Start of Block

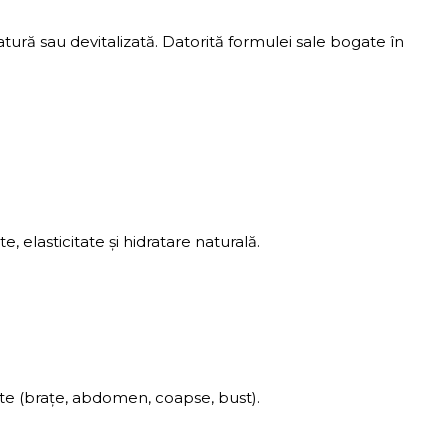
ră sau devitalizată. Datorită formulei sale bogate în
elasticitate și hidratare naturală.
tate (brațe, abdomen, coapse, bust).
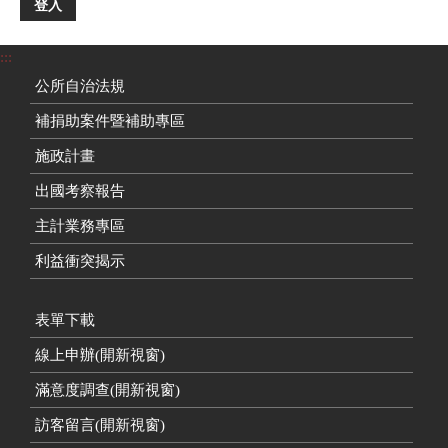
登入
:::
公所自治法規
補捐助案件暨補助專區
施政計畫
出國考察報告
主計業務專區
利益衝突揭示
表單下載
線上申辦(開新視窗)
滿意度調查(開新視窗)
訪客留言(開新視窗)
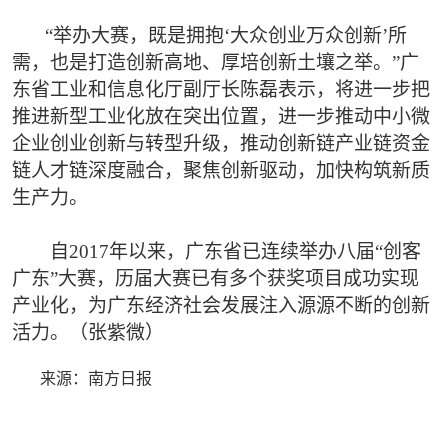
“举办大赛，既是拥抱‘大众创业万众创新’所
需，也是打造创新高地、厚培创新土壤之举。”广
东省工业和信息化厅副厅长陈磊表示，将进一步把
推进新型工业化放在突出位置，进一步推动中小微
企业创业创新与转型升级，推动创新链产业链资金
链人才链深度融合，聚焦创新驱动，加快构筑新质
生产力。
自2017年以来，广东省已连续举办八届“创客
广东”大赛，历届大赛已有多个获奖项目成功实现
产业化，为广东经济社会发展注入源源不断的创新
活力。（张紫微）
来源：南方日报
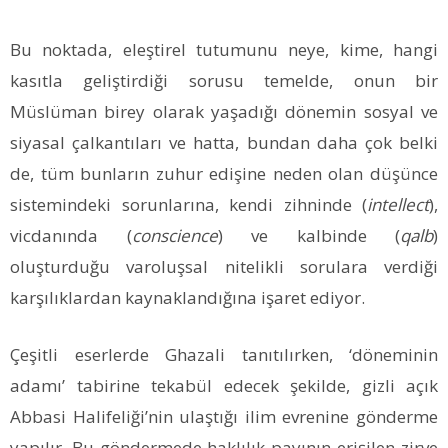
Bu noktada, eleştirel tutumunu neye, kime, hangi
kasıtla geliştirdiği sorusu temelde, onun bir
Müslüman birey olarak yaşadığı dönemin sosyal ve
siyasal çalkantıları ve hatta, bundan daha çok belki
de, tüm bunların zuhur edişine neden olan düşünce
sistemindeki sorunlarına, kendi zihninde (
intellect
),
vicdanında (
conscience
)
ve kalbinde (
qalb
)
oluşturduğu varoluşsal nitelikli sorulara verdiği
karşılıklardan kaynaklandığına işaret ediyor.
Çeşitli eserlerde Ghazali tanıtılırken, ‘döneminin
adamı’ tabirine tekabül edecek şekilde, gizli açık
Abbasi Halifeliği’nin ulaştığı ilim evrenine gönderme
yapılır. Bu göndermede haklılık payının erişilen zirve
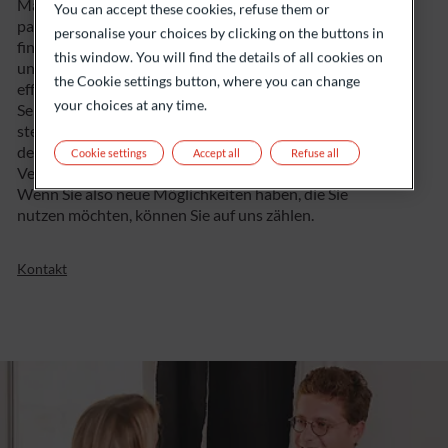
Marktlage weiter wächst, haben Sie die Möglichkeit,
You can accept these cookies, refuse them or
parallel dazu andere persönliche Projekte zu
personalise your choices by clicking on the buttons in
finanzieren. Mit der fachkundigen Beratung durch
this window. You will find the details of all cookies on
unsere Experten wird der Lombardkredit zu einem
the Cookie settings button, where you can change
effektiven Instrument der Vermögensverwaltung.
your choices at any time.
Seien Sie sich schliesslich bewusst, dass die
steuerlichen Besonderheiten im Zusammenhang mit
dem Lombardkredit ebenfalls in einer umfassenden
Cookie settings
Accept all
Refuse all
Vermögensplanung berücksichtigt werden müssen.
Wenn Sie also neue Möglichkeiten haben, die Sie
nutzen möchten, können Sie auf uns zählen.
Kontakt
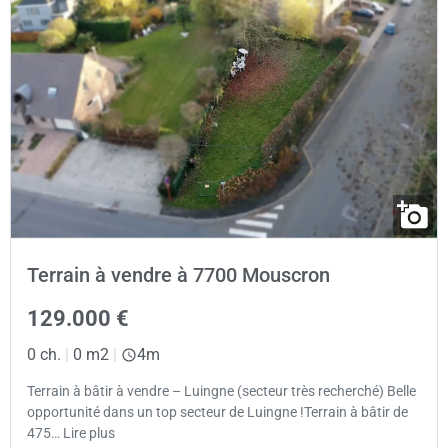
Terrain à vendre à 7700 Mouscron
129.000 €
0 ch.
|
0 m2
|
4m
Terrain à bâtir à vendre – Luingne (secteur très recherché) Belle
opportunité dans un top secteur de Luingne !Terrain à bâtir de
475… Lire plus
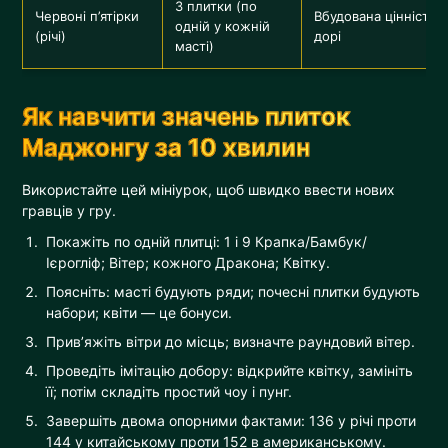
3 плитки (по
Червоні п’ятірки
Вбудована цінність
одній у кожній
(річі)
дорі
масті)
Як навчити значень плиток
Маджонгу за 10 хвилин
Використайте цей мініурок, щоб швидко ввести нових
гравців у гру.
Покажіть по одній плитці: 1 і 9 Крапка/Бамбук/
Ієрогліф; Вітер; кожного Дракона; Квітку.
Поясніть: масті будують ряди; почесні плитки будують
набори; квіти — це бонуси.
Прив’яжіть вітри до місць; визначте раундовий вітер.
Проведіть імітацію добору: відкрийте квітку, замініть
її; потім складіть простий чоу і пунг.
Завершіть двома опорними фактами: 136 у річі проти
144 у китайському проти 152 в американському.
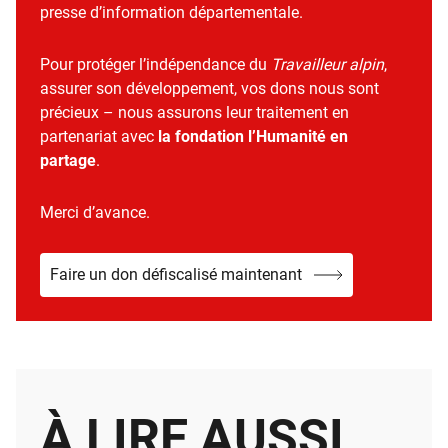
presse d’information départementale.
Pour protéger l’indépendance du
Travailleur alpin
,
assurer son développement, vos dons nous sont
précieux – nous assurons leur traitement en
partenariat avec
la fondation l’Humanité en
partage
.
Merci d’avance.
Faire un don défiscalisé maintenant
À LIRE AUSSI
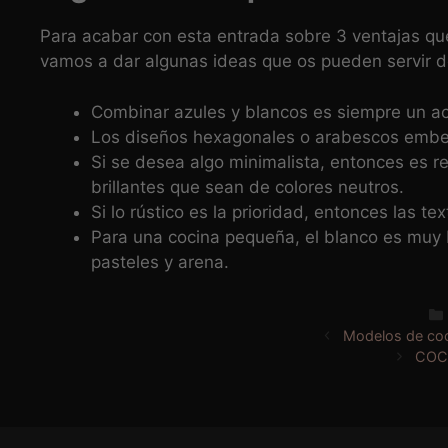
Para acabar con esta entrada sobre 3 ventajas que
vamos a dar algunas ideas que os pueden servir d
Combinar azules y blancos es siempre un aci
Los diseños hexagonales o arabescos embelle
Si se desea algo minimalista, entonces es 
brillantes que sean de colores neutros.
Si lo rústico es la prioridad, entonces las 
Para una cocina pequeña, el blanco es muy b
pasteles y arena.
Modelos de co
COC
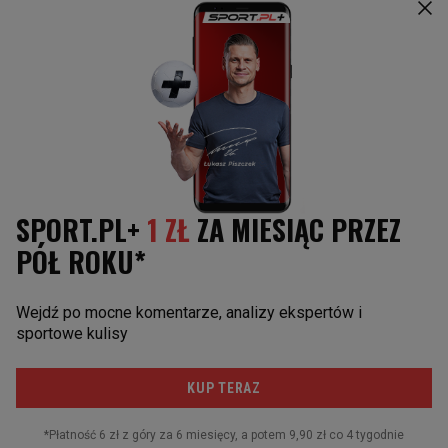
Poczta
Facebook
RSS
Copyright © Gazeta.pl sp. z o.o.
O Nas
Staże u nas
Reklama
Polityka prywatności
Wszystkie artykuły
Zasady korzystania z portalu
Zgłoś uwagi
Ustawienia prywatności
Właściciel niniejszego serwisu nie wyraża zgody na zwielokrotnianie ani inne
korzystanie z utworów rozpowszechnionych w tym serwisie, w celu
eksploracji tekstów i danych. Więcej informacji w
zastrzeżeniu dot. eksploracji tekstów i danych
Treści z
serwisów internetowych Grupy Wyborcza.pl
oraz serwisu
tokfm.pl prezentujemy w ramach komercyjnej współpracy z ich
wydawcami: Wyborcza sp. z o.o. oraz Grupą Radiową Agory sp. z o.o.
Wybrane treści z serwisu Sport.pl są dostępne po wykupieniu płatnej
subskrypcji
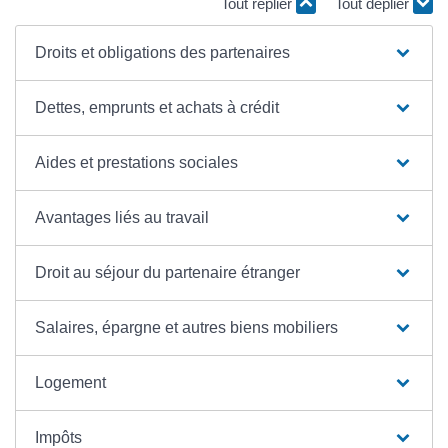
Tout replier
Tout déplier
Droits et obligations des partenaires
Dettes, emprunts et achats à crédit
Aides et prestations sociales
Avantages liés au travail
Droit au séjour du partenaire étranger
Salaires, épargne et autres biens mobiliers
Logement
Impôts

End of Block

_EXERCISE OBJECTIVE_
Skipping the pictures, transcribe each line above exactly as it appears.

_OUTPUT BELOW_
ră sau devitalizată. Datorită formulei sale bogate în
elasticitate și hidratare naturală.
tate (brațe, abdomen, coapse, bust).
登入
:::
公所自治法規
補捐助案件暨補助專區
施政計畫
出國考察報告
主計業務專區
利益衝突揭示
表單下載
線上申辦(開新視窗)
滿意度調查(開新視窗)
訪客留言(開新視窗)
“举办大赛，既是拥抱‘大众创业万众创新’所
需，也是打造创新高地、厚培创新土壤之举。”广
东省工业和信息化厅副厅长陈磊表示，将进一步把
推进新型工业化放在突出位置，进一步推动中小微
企业创业创新与转型升级，推动创新链产业链资金
链人才链深度融合，聚焦创新驱动，加快构筑新质
生产力。
自2017年以来，广东省已连续举办八届“创客
广东”大赛，历届大赛已有多个获奖项目成功实现
产业化，为广东经济社会发展注入源源不断的创新
活力。（张紫微）
来源：南方日报
Bu noktada, eleştirel tutumunu neye, kime, hangi
kasıtla geliştirdiği sorusu temelde, onun bir
Müslüman birey olarak yaşadığı dönemin sosyal ve
siyasal çalkantıları ve hatta, bundan daha çok belki
de, tüm bunların zuhur edişine neden olan düşünce
sistemindeki sorunlarına, kendi zihninde (
intellect
),
vicdanında (
conscience
)
ve kalbinde (
qalb
)
oluşturduğu varoluşsal nitelikli sorulara verdiği
karşılıklardan kaynaklandığına işaret ediyor.
Çeşitli eserlerde Ghazali tanıtılırken, ‘döneminin
adamı’ tabirine tekabül edecek şekilde, gizli açık
Abbasi Halifeliği’nin ulaştığı ilim evrenine gönderme
yapılır. Bu göndermede haklılık payının erişilen zirve
Marktlage weiter wächst, haben Sie die Möglichkeit,
You can accept these cookies, refuse them or
parallel dazu andere persönliche Projekte zu
personalise your choices by clicking on the buttons in
finanzieren. Mit der fachkundigen Beratung durch
this window. You will find the details of all cookies on
unsere Experten wird der Lombardkredit zu einem
the Cookie settings button, where you can change
effektiven Instrument der Vermögensverwaltung.
your choices at any time.
Seien Sie sich schliesslich bewusst, dass die
steuerlichen Besonderheiten im Zusammenhang mit
dem Lombardkredit ebenfalls in einer umfassenden
Cookie settings
Accept all
Refuse all
Vermögensplanung berücksichtigt werden müssen.
Wenn Sie also neue Möglichkeiten haben, die Sie
nutzen möchten, können Sie auf uns zählen.
Kontakt
Terrain à vendre à 7700 Mouscron
129.000 €
0 ch.
|
0 m2
|
4m
Terrain à bâtir à vendre – Luingne (secteur très recherché) Belle
opportunité dans un top secteur de Luingne !Terrain à bâtir de
475… Lire plus
3 плитки (по
Червоні п’ятірки
Вбудована цінність
одній у кожній
(річі)
дорі
масті)
Як навчити значень плиток
Маджонгу за 10 хвилин
Використайте цей мініурок, щоб швидко ввести нових
гравців у гру.
Покажіть по одній плитці: 1 і 9 Крапка/Бамбук/
Ієрогліф; Вітер; кожного Дракона; Квітку.
Поясніть: масті будують ряди; почесні плитки будують
набори; квіти — це бонуси.
Прив’яжіть вітри до місць; визначте раундовий вітер.
Проведіть імітацію добору: відкрийте квітку, замініть
її; потім складіть простий чоу і пунг.
Завершіть двома опорними фактами: 136 у річі проти
144 у китайському проти 152 в американському.
presse d’information départementale.
Pour protéger l’indépendance du
Travailleur alpin
,
assurer son développement, vos dons nous sont
précieux – nous assurons leur traitement en
partenariat avec
la fondation l’Humanité en
partage
.
Merci d’avance.
Faire un don défiscalisé maintenant
À LIRE AUSSI
Para acabar con esta entrada sobre 3 ventajas que
vamos a dar algunas ideas que os pueden servir d
Combinar azules y blancos es siempre un aci
Los diseños hexagonales o arabescos embelle
Si se desea algo minimalista, entonces es 
brillantes que sean de colores neutros.
Si lo rústico es la prioridad, entonces las 
Para una cocina pequeña, el blanco es muy b
pasteles y arena.
Modelos de co
COC
Poczta
Facebook
RSS
Copyright © Gazeta.pl sp. z o.o.
O Nas
Staże u nas
Reklama
Polityka prywatności
Wszystkie artykuły
Zasady korzystania z portalu
Zgłoś uwagi
Ustawienia prywatności
Właściciel niniejszego serwisu nie wyraża zgody na zwielokrotnianie ani inne
korzystanie z utworów rozpowszechnionych w tym serwisie, w celu
eksploracji tekstów i danych. Więcej informacji w
zastrzeżeniu dot. eksploracji tekstów i danych
Treści z
serwisów internetowych Grupy Wyborcza.pl
oraz serwisu
tokfm.pl prezentujemy w ramach komercyjnej współpracy z ich
wydawcami: Wyborcza sp. z o.o. oraz Grupą Radiową Agory sp. z o.o.
Wybrane treści z serwisu Sport.pl są dostępne po wykupieniu płatnej
subskrypcji
Tout replier
Tout déplier
Droits et obligations des partenaires
Dettes, emprunts et achats à crédit
Aides et prestations sociales
Avantages liés au travail
Droit au séjour du partenaire étranger
Salaires, épargne et autres biens mobiliers
Logement
Impôts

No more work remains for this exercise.